The Drums are awake.

In an event Thursday at the Mamidosewin Centre in the Student Commons, Indigenous Elders conducted a ceremony to “awaken” two of the three ceremonial drums recently made for Algonquin College.

“These are beautiful drums, and you are responsible for taking care of them,” said Thomas Louttit, an Elder from Moose Factory First Nation in northern Ontario, told the close to 50 people who gathered to witness the ritual.

Dave Hookimaw, a drum carrier and Elder from the Attawapiskat First Nation near James Bay, echoed the sentiment, explained the meaning, purpose, and importance of the drums. “These drums have the spirit of the woods, and the animals that gave up their lives for them.

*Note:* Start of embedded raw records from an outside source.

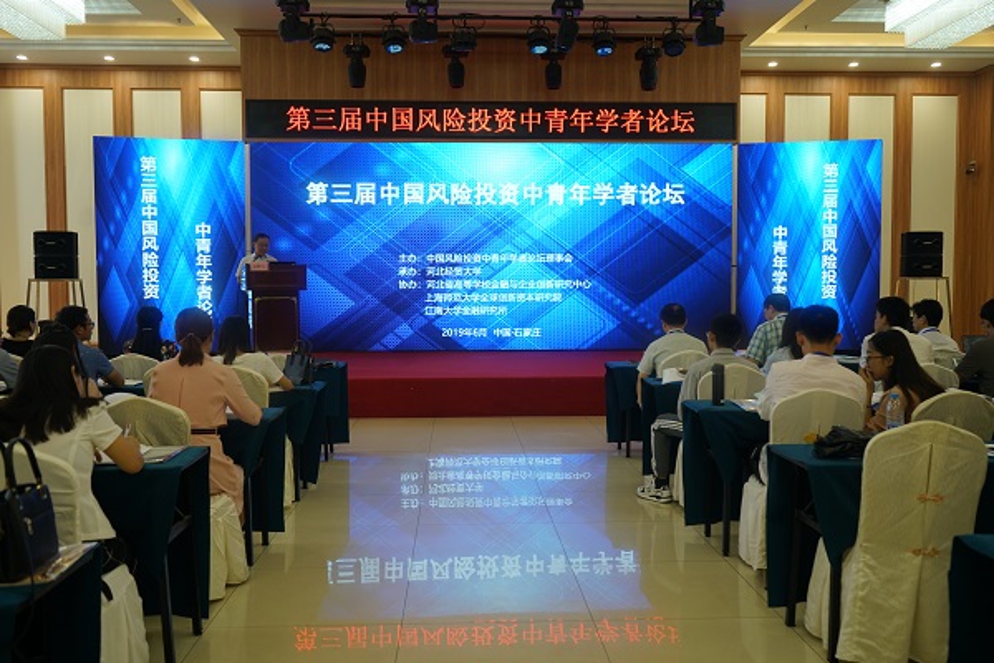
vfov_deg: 41.1
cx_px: 497
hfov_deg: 58.7
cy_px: 332
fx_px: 883
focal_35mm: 32
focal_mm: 32
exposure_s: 1/60
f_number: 4
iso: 400
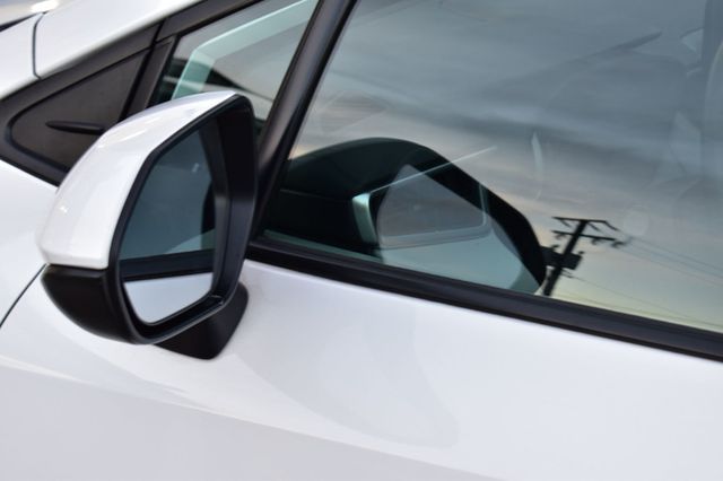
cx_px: 362
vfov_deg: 17.5
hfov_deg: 26.0
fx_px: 1566
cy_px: 240
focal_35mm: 78
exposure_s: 1/25
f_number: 7.1
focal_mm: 52
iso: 400
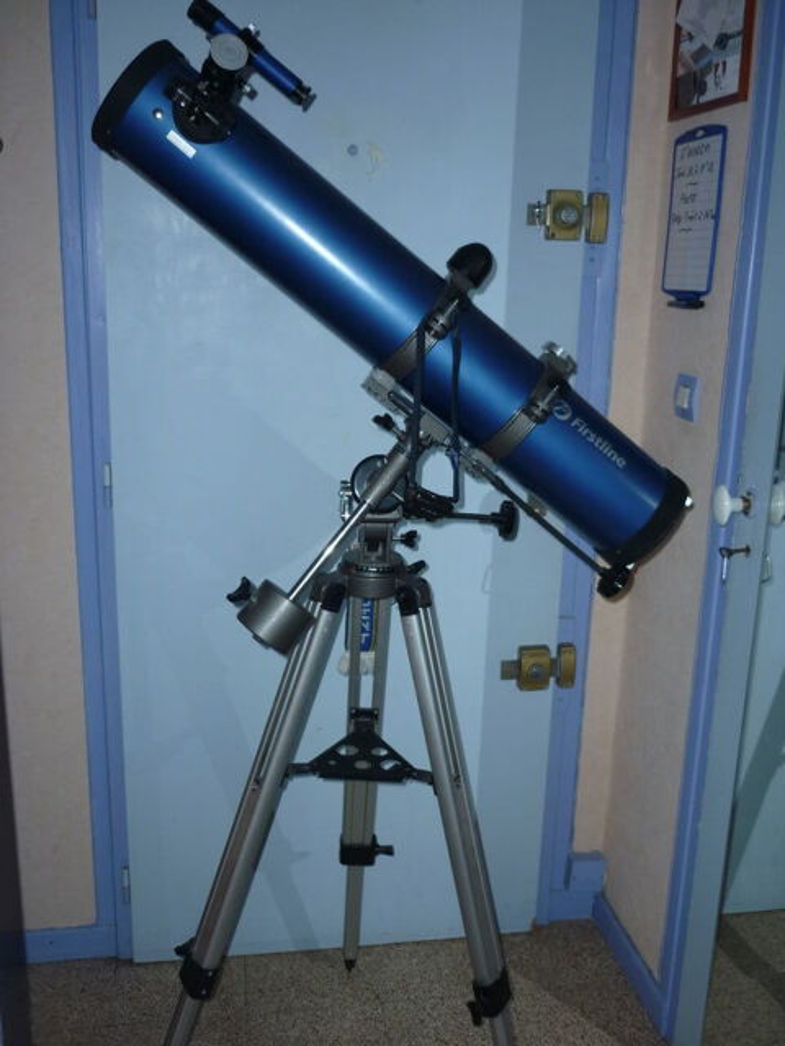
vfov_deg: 55.4
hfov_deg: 42.9
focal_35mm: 33
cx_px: 392
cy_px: 523
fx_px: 998
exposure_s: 1/30
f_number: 2.8
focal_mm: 5.5
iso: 100
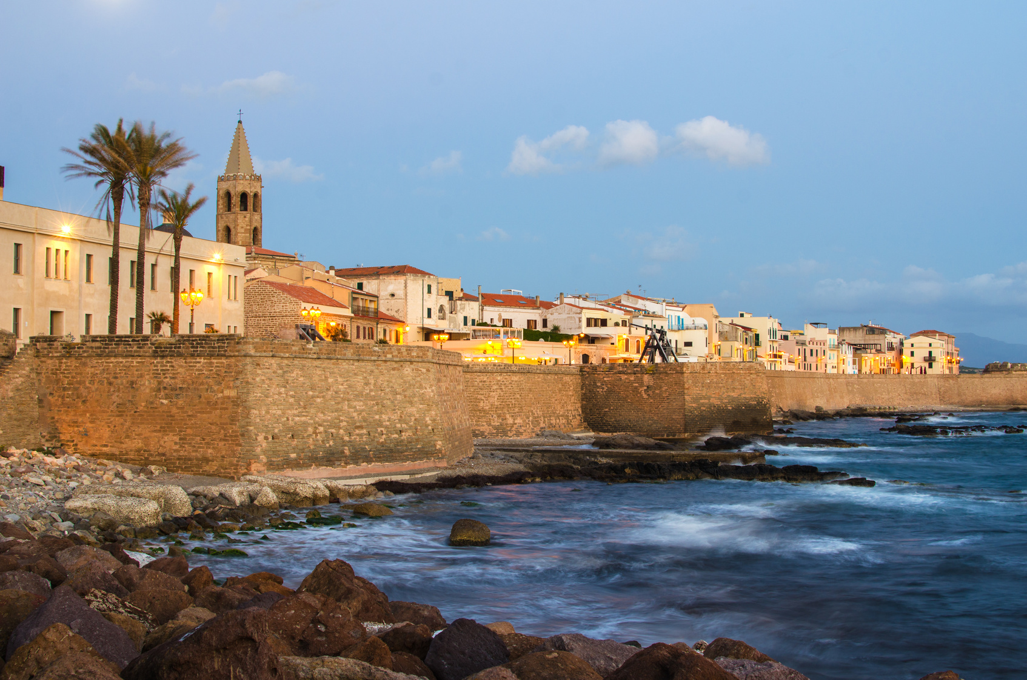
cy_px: 340
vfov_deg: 25.6
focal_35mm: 52
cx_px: 514
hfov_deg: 37.9
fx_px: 1495
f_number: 8
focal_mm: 35
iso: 100
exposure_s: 1.3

You have to show care for your drums.”

The drums are the product of a collaborative project entitled 3 Drums, 3 Campuses conceived last year by Andre O’Bonsawin, the College’s Manager of Indigenous Initiatives, and Jason Verboomen, a professor in the Applied Science and Environmental Technology department.

Their intent was to get Indigenous and non-Indigenous students to work together to make a drum for each of Algonquin’s three campuses in Ottawa, Perth, and Pembroke, all to reinforce the College’s commitment to Truth and Reconciliation between Canada’s Indigenous population and the wider Canadian populace.

“In order to play the drum, you have to awaken the drum,” O’Bonsawin said Thursday. “For many Indigenous people, the drum is the heartbeat of Mother Earth, and the reason we did this project is to have the heartbeat of all three campuses beating together.”

The drums, which are made of traditional materials of wood and animal hide – buffalo for Ottawa’s drum and moose for Perth and Pembroke – were constructed separately in March under the guidance of veteran Indigenous drum-makes and drum-keepers. Thursday’s ceremony involved the awaking of the Perth and Ottawa drums. Pembroke’s had been conducted previously.

O’Bonsawin said he expects to see the drums used for the official opening of the DARE District on May 3, as well as during Convocation ceremonies on the three campuses in June.